DIRECTIONS FOR THIS TASK
Would you please output the records exactly as they appear below?

RECORDS FOR THE TASK Start Marker

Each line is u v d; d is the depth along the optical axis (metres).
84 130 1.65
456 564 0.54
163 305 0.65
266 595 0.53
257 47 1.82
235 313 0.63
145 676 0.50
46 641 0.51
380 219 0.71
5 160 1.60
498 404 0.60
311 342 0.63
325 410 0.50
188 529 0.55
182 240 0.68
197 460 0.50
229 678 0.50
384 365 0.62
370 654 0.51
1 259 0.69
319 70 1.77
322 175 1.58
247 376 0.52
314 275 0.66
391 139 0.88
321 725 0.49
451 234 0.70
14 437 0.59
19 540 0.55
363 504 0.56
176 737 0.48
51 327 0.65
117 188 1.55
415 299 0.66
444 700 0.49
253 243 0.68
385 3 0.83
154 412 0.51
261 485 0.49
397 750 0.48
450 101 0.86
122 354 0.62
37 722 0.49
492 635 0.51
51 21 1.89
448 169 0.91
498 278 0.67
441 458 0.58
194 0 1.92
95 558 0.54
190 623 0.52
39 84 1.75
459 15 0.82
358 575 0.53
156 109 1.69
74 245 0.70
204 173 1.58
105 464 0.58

RECORDS FOR THE TASK End Marker

ANSWER BOX
Each line is u v d; d is the depth along the optical axis (metres).
84 130 1.65
456 564 0.54
163 305 0.65
266 595 0.53
257 47 1.82
235 313 0.63
145 676 0.50
46 641 0.51
380 219 0.71
5 160 1.60
498 404 0.60
311 342 0.63
325 410 0.50
188 529 0.55
182 240 0.68
197 460 0.50
229 678 0.50
384 365 0.62
370 654 0.51
1 259 0.69
319 70 1.77
322 175 1.58
247 376 0.52
314 275 0.66
391 139 0.88
321 725 0.49
451 234 0.70
14 437 0.59
19 540 0.55
363 504 0.56
176 737 0.48
51 327 0.65
117 188 1.55
415 299 0.66
444 700 0.49
253 243 0.68
385 3 0.83
154 412 0.51
261 485 0.49
397 750 0.48
450 101 0.86
122 354 0.62
37 722 0.49
492 635 0.51
51 21 1.89
448 169 0.91
498 278 0.67
441 458 0.58
194 0 1.92
95 558 0.54
190 623 0.52
39 84 1.75
459 15 0.82
358 575 0.53
156 109 1.69
74 245 0.70
204 173 1.58
105 464 0.58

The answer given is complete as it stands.